La notizia è di quelle piccole, ma sensazionali abbastanza da entrare nel filo della mitologia del Cinema. Il settimanale ‘Gente’ pubblica un resoconto su un interessante volume biografico dedicato a Brigitte Bardot, firmato da Mauro Zanon ‘Brigitte Bardot – Un’estate italiana’, (edizioni GOG, con una prefazione di un cultore della materia come Giampiero Mughini), dedicato al legame tra la diva di Piace a troppi e l’Italia. E in un passo è la stessa attrice a raccontare un momento quasi casuale, ma cardine per la sua carriera, e per una piccola parte della storia del cinema.
L’attrice, non ancora la BB per antonomasia, arriva in Italia nel 1956 per partecipare alle riprese della commedia/peplum Mio figlio Nerone di Steno (uno di quei titoli con un cast oggi inconcepibile: accanto alla Bardot, Alberto Sordi, Vittorio De Sica e Gloria Swanson…), ma soprattutto per inseguire un successo che in Francia ancora non le arride pienamente. Si presenta sul set a Cinecittà per interpretare Poppea, ancora con i suoi capelli naturalmente castani. Ma negli Studi di via Tuscolana le viene imposto di decolorarli, per assomigliare il più possibile all’iconologia della moglie dell’imperatore.
Entrata a Cinecittà con la chioma scura, Brigitte ne esce bionda, con quella tinta che la lancerà lo stesso anno nel memorabile Et Dieu… créa la femme di Roger Vadim, nell’immaginario collettivo mondiale.
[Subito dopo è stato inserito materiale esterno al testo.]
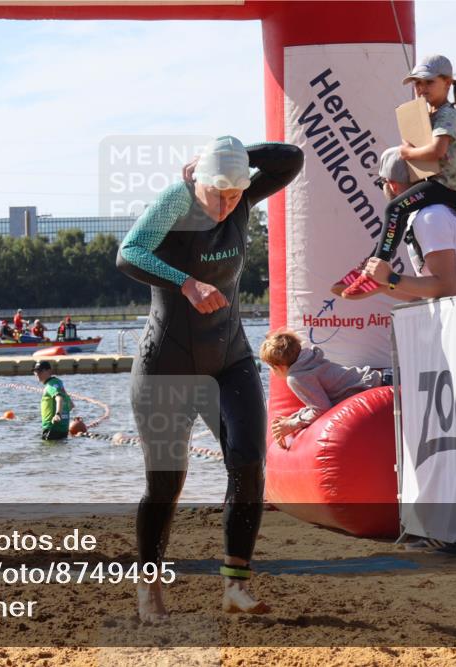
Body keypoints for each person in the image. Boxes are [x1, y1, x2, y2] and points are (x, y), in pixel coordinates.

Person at [117, 135, 303, 621]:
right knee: (166, 483)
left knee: (248, 464)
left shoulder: (241, 199)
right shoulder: (177, 201)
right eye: (217, 194)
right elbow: (128, 253)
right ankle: (149, 590)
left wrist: (234, 155)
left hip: (229, 358)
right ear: (198, 184)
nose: (225, 205)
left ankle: (235, 586)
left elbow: (291, 159)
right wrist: (185, 282)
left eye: (235, 194)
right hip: (167, 365)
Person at [338, 54, 456, 297]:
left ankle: (377, 267)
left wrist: (408, 153)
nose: (421, 89)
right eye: (417, 84)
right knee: (398, 212)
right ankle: (373, 263)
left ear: (448, 83)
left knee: (395, 209)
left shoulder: (446, 114)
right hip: (441, 183)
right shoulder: (431, 114)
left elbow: (437, 150)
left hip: (449, 186)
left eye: (428, 82)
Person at [360, 147, 456, 299]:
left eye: (381, 182)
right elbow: (427, 294)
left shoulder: (430, 217)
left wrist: (391, 278)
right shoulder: (429, 214)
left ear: (392, 184)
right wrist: (381, 285)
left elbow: (447, 289)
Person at [259, 329, 383, 445]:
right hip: (382, 378)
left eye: (270, 367)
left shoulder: (296, 377)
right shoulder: (307, 361)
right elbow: (319, 403)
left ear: (279, 367)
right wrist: (293, 418)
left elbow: (322, 409)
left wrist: (291, 425)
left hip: (378, 386)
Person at [33, 360, 73, 440]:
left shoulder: (51, 385)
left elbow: (59, 398)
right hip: (63, 428)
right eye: (35, 371)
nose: (37, 374)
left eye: (40, 371)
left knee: (47, 451)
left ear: (49, 371)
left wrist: (57, 414)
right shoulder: (59, 384)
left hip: (52, 427)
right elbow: (71, 405)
Creando, anche attraverso la selvaggia chioma della protagonista, uno di quei luoghi e simboli più riconoscibili non solo dello stardom, ma di una moda, una cultura e una temperie sociale. Se l’attore è il portavoce di un film, e il suo primo piano è la chiave per intenderlo al meglio, si può dire che una non irrilevante fetta della mitologia di una delle maggiori icone della settima arte nasce da qui, a Cinecittà.
Il libro di Zanon racconta altre circostanze del forte legame di B.B. col nostro paese: la mamma nata a Milano, l’adorata prima tata italiana, Maria. E ancora i celebri amori con Raf Vallone alla fine degli anni ’50, e con Gigi Rizzi nel ’68. Fino a un ciclo prezioso di 25 acquarelli realizzati da Milo Manara, presi a modello per la scultura in bronzo che celebra la diva a Saint Tropez. E altri succosi aneddoti. Ma è proprio l’episodio della tinta dei capelli a restituire fortissima l’idea di un’altra enorme protagonista del cinema di tutti i tempi passata per le mura di Cinecittà. E a dare l’idea di quel genio creativo che è uno dei marchi delle maestranze romane. In questo caso quell’artigianato dei parrucchieri e dell’acconciatura, che non si rievoca spesso nel racconto sui film, ma che – come ogni attore ben sa – ha una parte simbolicamente e visivamente molto importante.
La storia dei capelli di BB regala un omaggio anche a questi artisti del dietro le quinte. Oltre a situare la nascita di un altro mito moderno dentro la Fabbrica dei Sogni di Cinecittà.